In the following code chunk, I built multiple visualizations in order to compare customers once they are divided in age groups. First I had to create the age bins, after that I inserted 4 bar charts.
data_age_bins <- raw %>%
mutate(age_group = case_when(
Age <= 26 ~ "18-26",
Age <= 34 ~ "26-34",
Age <= 41 ~ "33-41",
Age <= 49 ~ "41-49",
Age <= 56 ~ "48-56",
Age <= 63 ~ "56-63",
Age >= 64 ~ "Over 64"
))
head(data_age_bins$age_group)
[1] "33-41" "33-41" "Over 64" "48-56" "33-41" "26-34"
# Count of people in each age bin.
ggplot(data_age_bins, aes(x = age_group)) +
geom_bar(fill = "skyblue", color = "darkblue") +
theme_minimal() +
labs(title = "Distribution of Age Groups", x = "Age Group", y = "Count")
# We have the most customers in the youngest age group, 18-25, with nearly 4,000 people. Then there are those aged 56-63 with about 1,600. And the fewest are pensioners over 64.
# Age Group x Income
ggplot(data_age_bins, aes(x = age_group, y=Income)) +
geom_col(fill = "skyblue", color = "darkblue") +
theme_minimal() +
labs(title = "Distribution of Income", x = "Age Group", y = "Income") +
scale_y_continuous(labels = function(x) format(round(x), big.mark = ",", scientific = FALSE))
# The two groups 26 - 34 and 56 - 63 have the highest income, exceeding $200,000. People in the middle age group from 40 to 55 years old, as well as retirees, have lower incomes.
# Age Group x Mortgage Volume
ggplot(data_age_bins, aes(x = age_group, y= MortageVolume)) +
geom_col(fill = "skyblue", color = "darkblue") +
theme_minimal() +
labs(title = "Distribution of Mortgage", x = "Age Group", y = "Mortgage")+
scale_y_continuous(labels = function(x) format(round(x), big.mark = ",", scientific = FALSE))

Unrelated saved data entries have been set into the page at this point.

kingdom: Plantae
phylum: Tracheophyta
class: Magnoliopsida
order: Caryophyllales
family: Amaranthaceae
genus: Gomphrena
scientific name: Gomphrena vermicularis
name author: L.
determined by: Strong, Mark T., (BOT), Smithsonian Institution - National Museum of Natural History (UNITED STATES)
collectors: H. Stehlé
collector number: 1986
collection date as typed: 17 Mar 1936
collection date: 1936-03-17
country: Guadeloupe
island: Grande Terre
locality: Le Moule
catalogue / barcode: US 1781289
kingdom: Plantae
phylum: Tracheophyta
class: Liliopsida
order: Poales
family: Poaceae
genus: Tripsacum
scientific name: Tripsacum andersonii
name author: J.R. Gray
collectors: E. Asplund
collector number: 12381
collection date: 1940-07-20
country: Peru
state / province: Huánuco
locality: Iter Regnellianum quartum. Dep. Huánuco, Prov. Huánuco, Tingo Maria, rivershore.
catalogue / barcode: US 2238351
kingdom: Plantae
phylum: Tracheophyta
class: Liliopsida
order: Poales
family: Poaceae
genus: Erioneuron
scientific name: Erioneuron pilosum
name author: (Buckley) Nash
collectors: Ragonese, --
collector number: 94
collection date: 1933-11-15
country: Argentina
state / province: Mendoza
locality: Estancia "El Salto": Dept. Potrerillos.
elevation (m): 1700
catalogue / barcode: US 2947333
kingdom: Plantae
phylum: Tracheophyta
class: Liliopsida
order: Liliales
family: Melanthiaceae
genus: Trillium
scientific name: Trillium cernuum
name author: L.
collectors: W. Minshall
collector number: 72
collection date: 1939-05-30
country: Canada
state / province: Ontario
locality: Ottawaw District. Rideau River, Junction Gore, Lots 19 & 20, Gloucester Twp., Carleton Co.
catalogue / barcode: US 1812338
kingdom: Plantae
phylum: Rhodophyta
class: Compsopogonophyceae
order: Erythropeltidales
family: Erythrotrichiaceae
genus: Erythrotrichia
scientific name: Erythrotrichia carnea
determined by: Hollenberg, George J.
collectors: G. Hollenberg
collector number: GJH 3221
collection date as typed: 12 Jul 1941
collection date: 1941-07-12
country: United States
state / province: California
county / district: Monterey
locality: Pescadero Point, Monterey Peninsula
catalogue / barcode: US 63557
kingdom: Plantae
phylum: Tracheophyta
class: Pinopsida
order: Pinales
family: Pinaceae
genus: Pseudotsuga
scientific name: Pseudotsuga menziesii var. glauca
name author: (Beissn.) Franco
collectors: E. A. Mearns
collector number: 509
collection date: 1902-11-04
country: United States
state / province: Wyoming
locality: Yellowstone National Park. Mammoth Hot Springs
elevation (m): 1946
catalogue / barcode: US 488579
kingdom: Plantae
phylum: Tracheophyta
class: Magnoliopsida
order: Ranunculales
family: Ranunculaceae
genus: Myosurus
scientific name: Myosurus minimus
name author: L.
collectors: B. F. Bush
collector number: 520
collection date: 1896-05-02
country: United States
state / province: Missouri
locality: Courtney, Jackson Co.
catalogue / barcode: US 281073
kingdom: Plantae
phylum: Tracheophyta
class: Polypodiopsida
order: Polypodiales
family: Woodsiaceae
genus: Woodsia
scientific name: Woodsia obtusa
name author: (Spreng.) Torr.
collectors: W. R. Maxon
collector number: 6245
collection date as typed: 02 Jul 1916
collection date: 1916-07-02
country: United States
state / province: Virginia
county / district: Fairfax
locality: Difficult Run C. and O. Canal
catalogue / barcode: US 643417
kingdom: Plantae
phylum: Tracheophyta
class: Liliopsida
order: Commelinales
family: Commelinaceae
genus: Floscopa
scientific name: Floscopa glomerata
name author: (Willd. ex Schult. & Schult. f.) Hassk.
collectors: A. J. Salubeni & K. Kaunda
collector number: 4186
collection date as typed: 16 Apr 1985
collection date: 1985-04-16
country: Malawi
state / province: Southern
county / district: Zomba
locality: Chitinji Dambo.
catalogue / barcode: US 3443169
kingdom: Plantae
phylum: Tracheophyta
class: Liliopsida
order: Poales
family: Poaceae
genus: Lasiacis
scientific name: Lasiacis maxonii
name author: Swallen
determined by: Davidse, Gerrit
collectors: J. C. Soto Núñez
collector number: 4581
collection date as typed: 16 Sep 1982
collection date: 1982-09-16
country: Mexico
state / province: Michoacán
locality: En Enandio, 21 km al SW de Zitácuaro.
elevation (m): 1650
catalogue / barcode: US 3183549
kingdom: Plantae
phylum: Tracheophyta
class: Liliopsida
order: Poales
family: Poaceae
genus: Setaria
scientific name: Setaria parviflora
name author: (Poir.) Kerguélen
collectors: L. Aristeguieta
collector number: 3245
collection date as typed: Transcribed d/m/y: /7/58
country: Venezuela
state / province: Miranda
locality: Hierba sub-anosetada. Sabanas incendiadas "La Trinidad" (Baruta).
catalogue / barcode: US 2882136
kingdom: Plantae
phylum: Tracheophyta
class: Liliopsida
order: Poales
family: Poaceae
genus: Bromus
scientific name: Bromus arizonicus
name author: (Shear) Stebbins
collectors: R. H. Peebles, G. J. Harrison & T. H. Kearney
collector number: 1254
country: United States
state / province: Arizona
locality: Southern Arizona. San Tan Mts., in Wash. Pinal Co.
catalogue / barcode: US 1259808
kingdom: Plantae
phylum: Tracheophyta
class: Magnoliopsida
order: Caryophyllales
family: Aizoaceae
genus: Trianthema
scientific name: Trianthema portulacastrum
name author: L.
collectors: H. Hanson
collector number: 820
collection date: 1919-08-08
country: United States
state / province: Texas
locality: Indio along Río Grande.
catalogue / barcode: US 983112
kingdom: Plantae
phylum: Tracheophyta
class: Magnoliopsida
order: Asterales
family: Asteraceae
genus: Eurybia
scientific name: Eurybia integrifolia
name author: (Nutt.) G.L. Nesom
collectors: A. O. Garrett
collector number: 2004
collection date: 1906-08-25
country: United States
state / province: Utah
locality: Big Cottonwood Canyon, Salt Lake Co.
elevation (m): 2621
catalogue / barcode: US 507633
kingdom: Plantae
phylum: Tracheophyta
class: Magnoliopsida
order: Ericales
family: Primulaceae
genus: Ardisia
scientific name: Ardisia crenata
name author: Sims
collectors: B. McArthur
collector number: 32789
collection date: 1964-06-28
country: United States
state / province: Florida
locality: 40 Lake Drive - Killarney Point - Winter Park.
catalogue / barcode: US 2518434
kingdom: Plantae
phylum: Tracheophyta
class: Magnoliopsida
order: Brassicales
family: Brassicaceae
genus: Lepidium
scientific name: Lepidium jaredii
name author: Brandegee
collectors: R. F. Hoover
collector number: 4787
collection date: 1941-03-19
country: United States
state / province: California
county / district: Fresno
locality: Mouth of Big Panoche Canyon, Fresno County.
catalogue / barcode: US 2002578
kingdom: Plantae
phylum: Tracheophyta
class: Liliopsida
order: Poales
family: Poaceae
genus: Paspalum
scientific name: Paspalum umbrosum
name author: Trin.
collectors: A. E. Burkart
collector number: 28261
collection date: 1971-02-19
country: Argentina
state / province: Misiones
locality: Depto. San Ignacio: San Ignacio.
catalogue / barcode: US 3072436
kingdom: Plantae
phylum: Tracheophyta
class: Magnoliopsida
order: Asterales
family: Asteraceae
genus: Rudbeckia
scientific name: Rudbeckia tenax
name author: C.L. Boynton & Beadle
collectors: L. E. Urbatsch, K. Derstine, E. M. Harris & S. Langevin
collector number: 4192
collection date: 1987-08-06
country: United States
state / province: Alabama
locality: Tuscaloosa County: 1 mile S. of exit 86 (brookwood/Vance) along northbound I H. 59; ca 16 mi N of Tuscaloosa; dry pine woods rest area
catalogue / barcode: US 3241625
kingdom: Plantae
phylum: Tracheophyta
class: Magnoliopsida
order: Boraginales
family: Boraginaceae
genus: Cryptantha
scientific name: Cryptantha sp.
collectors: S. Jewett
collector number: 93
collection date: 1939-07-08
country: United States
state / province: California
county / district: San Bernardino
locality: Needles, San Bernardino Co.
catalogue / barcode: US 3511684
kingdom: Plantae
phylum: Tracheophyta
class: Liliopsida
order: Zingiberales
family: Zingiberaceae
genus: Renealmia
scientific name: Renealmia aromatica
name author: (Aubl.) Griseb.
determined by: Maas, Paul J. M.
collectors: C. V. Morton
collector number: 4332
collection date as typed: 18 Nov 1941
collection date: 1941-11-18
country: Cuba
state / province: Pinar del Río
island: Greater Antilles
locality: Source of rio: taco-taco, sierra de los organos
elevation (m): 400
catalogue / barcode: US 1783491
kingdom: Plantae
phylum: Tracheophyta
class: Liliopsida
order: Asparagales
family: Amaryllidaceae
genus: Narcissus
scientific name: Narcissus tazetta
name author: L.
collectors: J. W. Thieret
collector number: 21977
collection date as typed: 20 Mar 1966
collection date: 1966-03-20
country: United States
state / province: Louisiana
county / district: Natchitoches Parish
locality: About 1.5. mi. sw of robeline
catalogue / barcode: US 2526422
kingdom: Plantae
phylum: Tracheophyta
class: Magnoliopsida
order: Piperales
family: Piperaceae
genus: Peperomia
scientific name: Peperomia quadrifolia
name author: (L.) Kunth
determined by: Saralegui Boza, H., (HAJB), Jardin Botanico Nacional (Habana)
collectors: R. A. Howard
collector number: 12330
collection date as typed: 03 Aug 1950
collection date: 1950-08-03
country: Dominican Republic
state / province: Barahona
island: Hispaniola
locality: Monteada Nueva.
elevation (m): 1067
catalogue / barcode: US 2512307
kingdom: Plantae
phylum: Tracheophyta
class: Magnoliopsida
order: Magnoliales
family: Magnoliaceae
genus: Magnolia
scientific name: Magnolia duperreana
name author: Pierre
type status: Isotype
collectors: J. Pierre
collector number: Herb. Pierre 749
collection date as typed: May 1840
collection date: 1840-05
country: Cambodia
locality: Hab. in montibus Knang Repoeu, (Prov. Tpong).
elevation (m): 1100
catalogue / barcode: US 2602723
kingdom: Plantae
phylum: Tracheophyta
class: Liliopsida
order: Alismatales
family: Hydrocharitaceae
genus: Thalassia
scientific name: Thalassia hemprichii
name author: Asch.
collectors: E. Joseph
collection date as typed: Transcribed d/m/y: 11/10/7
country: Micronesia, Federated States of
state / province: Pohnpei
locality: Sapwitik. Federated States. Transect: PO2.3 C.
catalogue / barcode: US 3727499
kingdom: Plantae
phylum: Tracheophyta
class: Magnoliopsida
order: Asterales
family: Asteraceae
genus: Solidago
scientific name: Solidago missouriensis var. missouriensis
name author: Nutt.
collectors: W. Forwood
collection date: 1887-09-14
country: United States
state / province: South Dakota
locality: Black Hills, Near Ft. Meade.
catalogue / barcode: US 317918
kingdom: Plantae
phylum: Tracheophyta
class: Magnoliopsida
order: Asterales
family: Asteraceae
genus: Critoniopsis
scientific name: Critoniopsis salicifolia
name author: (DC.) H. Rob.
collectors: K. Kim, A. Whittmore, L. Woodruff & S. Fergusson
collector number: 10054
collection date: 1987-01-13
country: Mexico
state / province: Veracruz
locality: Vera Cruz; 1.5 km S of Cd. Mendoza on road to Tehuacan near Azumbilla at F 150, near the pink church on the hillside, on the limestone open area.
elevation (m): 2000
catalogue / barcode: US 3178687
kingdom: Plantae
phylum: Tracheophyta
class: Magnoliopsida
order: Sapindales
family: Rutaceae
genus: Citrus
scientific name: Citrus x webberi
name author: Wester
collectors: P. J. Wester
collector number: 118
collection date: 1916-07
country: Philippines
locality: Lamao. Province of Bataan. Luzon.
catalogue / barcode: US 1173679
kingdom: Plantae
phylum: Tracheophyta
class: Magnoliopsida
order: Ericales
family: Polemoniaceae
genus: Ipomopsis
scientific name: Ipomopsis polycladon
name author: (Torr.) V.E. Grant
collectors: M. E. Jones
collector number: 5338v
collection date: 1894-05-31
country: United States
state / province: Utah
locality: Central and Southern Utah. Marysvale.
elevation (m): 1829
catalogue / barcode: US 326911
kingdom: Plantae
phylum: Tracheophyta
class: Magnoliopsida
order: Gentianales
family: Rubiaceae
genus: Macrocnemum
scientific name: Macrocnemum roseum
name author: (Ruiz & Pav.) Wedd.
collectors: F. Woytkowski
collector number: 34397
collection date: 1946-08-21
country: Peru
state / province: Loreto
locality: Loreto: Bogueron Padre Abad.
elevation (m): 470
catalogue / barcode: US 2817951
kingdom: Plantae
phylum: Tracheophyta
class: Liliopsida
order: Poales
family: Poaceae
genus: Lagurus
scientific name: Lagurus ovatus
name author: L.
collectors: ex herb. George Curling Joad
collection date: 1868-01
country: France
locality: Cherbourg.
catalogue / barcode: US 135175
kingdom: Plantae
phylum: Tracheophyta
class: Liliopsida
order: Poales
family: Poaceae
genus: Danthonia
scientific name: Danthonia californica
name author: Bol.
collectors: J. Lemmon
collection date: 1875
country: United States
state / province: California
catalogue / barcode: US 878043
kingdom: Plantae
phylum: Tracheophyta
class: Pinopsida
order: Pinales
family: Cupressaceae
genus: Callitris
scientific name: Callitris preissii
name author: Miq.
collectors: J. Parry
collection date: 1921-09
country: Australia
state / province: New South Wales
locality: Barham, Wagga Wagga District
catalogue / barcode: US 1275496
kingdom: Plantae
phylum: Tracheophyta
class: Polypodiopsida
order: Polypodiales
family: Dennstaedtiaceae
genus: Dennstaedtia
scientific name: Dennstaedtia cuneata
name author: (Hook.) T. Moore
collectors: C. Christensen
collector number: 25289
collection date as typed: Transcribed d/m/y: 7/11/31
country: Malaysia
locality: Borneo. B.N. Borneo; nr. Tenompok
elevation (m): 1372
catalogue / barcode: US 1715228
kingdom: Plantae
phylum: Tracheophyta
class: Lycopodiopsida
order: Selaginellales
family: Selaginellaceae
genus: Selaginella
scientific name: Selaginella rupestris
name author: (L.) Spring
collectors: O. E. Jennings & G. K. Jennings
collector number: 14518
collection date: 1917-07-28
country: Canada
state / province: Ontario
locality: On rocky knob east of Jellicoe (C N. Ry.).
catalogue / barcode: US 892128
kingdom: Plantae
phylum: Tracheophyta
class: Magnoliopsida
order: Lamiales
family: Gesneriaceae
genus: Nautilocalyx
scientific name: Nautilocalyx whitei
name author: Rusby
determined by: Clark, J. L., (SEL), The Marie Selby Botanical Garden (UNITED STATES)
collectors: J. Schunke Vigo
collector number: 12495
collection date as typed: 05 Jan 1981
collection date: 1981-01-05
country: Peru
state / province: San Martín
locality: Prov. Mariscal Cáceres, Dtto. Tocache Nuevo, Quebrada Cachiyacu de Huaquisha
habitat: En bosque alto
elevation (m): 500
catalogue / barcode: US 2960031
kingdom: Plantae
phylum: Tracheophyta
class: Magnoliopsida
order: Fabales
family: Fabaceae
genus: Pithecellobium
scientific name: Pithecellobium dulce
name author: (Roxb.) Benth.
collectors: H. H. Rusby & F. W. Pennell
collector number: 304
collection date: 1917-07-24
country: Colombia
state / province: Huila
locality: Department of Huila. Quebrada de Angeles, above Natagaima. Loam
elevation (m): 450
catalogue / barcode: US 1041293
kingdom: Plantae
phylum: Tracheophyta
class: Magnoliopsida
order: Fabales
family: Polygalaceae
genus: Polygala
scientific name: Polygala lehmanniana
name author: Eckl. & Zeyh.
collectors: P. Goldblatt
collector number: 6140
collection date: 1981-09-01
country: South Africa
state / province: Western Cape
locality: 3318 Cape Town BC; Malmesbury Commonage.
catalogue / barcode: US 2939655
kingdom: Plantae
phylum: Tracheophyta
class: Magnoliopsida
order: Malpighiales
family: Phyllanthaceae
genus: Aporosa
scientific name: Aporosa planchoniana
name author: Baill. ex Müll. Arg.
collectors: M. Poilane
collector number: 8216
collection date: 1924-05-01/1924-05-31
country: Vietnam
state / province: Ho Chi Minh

# Young adults between 26 and 34 have the highest mortgage debt at over $800,000,000 in total value.
# Age Group x ATM Transactions
ggplot(data_age_bins, aes(x = age_group, y= ATMVisits)) +
geom_col(fill = "skyblue", color = "darkblue") +
theme_minimal() +
labs(title = "Distribution of ATM Visits", x = "Age Group", y = "ATM Visits")+
scale_y_continuous(labels = function(x) format(round(x), big.mark = ",", scientific = FALSE))
# From this last graph, we can conclude that young customers most often use ATMs to withdraw cash.
Even though I work with clean dataset, it is still very important to check for outliers in the data. These are too high or low values based on the interquartile range of the attribute. I picked the reviewed attributes on random choice. The detection of outliers is crucial, because if there are identified ones, eventually the final ML clustering model should be picked with such consideration. I used boxplots to quickly review.
boxplot(raw$MortageVolume, ylab = "Mortgage")
boxplot(raw$AccountSpending, ylab= "AccountSpending")
boxplot(raw$GrocerySpending, ylab= "GrocerySpending")
boxplot(raw$USAXSFundInvest, ylab= "USAXS Fund Invest")
boxplot(raw$ServiceFees, ylab= "ServiceFees")
In the dataset containing the behavioral characteristics of customers, anomalies can be found in some variables. If this data is not removed, but kept in order to preserve the information, then it is good to choose a clustering model, which copes better with the treatment of anomalies. For example, k-means is quite sensitive to outliers and it is possible that K-medoids is more suitable. In the next notebooks, the project will continue in preparing the data for model building, validation of cluster formation and optimal number of k-clusters. Once I find this information, the testing between different models can initiate. Each model will be valuated with specific metrics. In the end, we will analyze the clustered dataset and present the customer segments.